Tufts came out of the locker room possessed, and within four minutes of the start of the second half, the Jumbos had seized the lead, 50-47, after a three-pointer by Weitzen.

Tufts never looked back, holding Williams to just 23 points in the second half on 30 percent shooting. Junior guard Ryan O'Keefe harried the Ephs' star junior Chris Rose, who scored nine points and had seven rebounds in the first period, into two of seven shooting in the second.

"I think that we're a better team than [Williams], and we shifted into a higher gear at halftime," Shepherd said. "We locked them down for possession after possession in the first few minutes."

"We played great team defense," Kumf added. "Ryan did a great job on Rose, and he's a stud for them."

The Jumbos owned the backboards on Saturday, outrebounding Williams 46-28, including 21 offensive rebounds. Kumf, who scored 19 points and pulled down seven boards, was instrumental in contributing to the rebounding advantage.

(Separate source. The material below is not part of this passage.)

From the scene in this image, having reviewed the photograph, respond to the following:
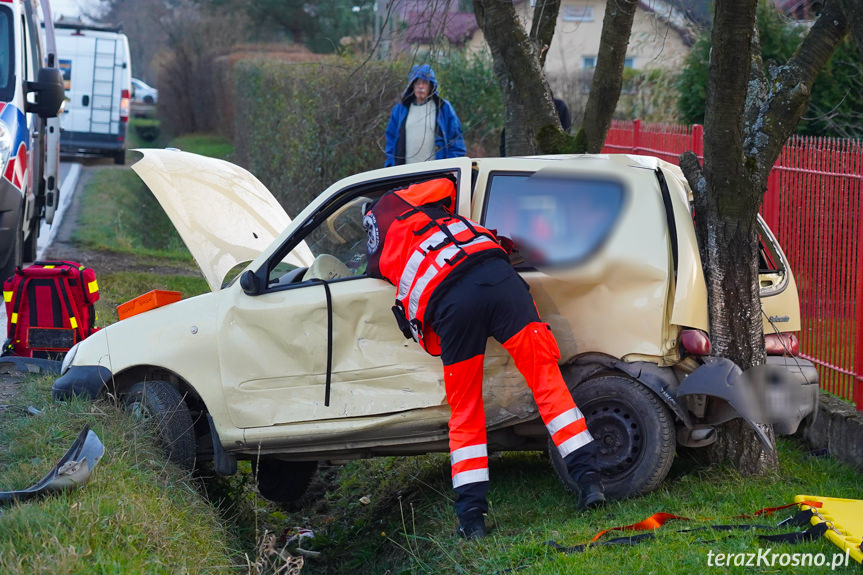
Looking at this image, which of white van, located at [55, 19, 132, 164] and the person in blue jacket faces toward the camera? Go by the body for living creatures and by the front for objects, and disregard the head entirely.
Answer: the person in blue jacket

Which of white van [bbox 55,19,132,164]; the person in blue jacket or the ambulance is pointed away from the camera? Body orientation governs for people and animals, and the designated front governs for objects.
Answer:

"That's the best I've seen Kumfy play in the four years I've played with him," Fitzgerald said. "He was phenomenal this weekend. And Pierce, Jake, myself - we all hit the glass hard in the second half."

On Friday, fans who turned out to see Middlebury play Tufts were treated to an entertaining 40 minutes of basketball. The two offensive juggernauts - Middlebury entered the contest averaging 84.6 points a game, a mark that topped the league, and Tufts was on the Panthers' heels at 82.3 points per game - combined to score nearly 200 points and attempt 75 free throws in the Panthers' 102-91 victory.

Senior forward Evan Thompson poured in a career-high 35 points on 11 of 14 shooting to spearhead Middlebury's winning effort. Thompson, who stands 6'6", overwhelmed Jumbo defenders with his size in the post and also punished them at the free throw line, converting 12 of his 13 attempts. As a team, the Panthers topped the 100-point mark for the fifth time this season and shot nearly 53 percent from the field.

For Tufts, Kumf scored a career-high 26 points and pulled down 10 rebounds in the loss. Pierce added 21 points and seven rebounds, and O'Keefe chipped in 18 points.

"It was a very high-energy game," Shepherd said. "We played as hard as we've played all season, but we just didn't play that smart."

Despite the frenzied pace of the game, the Jumbos only finished with 13 assists, below their season average of over 17 per game. More harmful than the lack of ball movement, however, was Tufts' near-complete inability to connect from three-point range, particularly in the second half. The team sunk just one of 13 second-half attempts and shot 26.3 percent for the game. After finishing in the top half of the league in three-point shooting last season, the team has slid from second to ninth, converting just 33 percent of its attempts.

Even with the loss to Middlebury, the Jumbos still essentially control their own destiny for the No. 2 seed in the NESCAC Tournament, which starts on Feb. 17. If the Jumbos can beat Bowdoin and Colby this weekend, and Trinity (6-2 NESCAC) loses its remaining game against Amherst, the nation's top-ranked team, the Jumbos will have the tiebreaker over Trinity and Williams.

The Jumbos are once again vying for another showdown with the top-seeded Lord Jeffs, who are presently sitting on a perfect 23-0 record.

"There's nothing that anybody on this team wants more than another shot at Amherst," Fitzgerald said.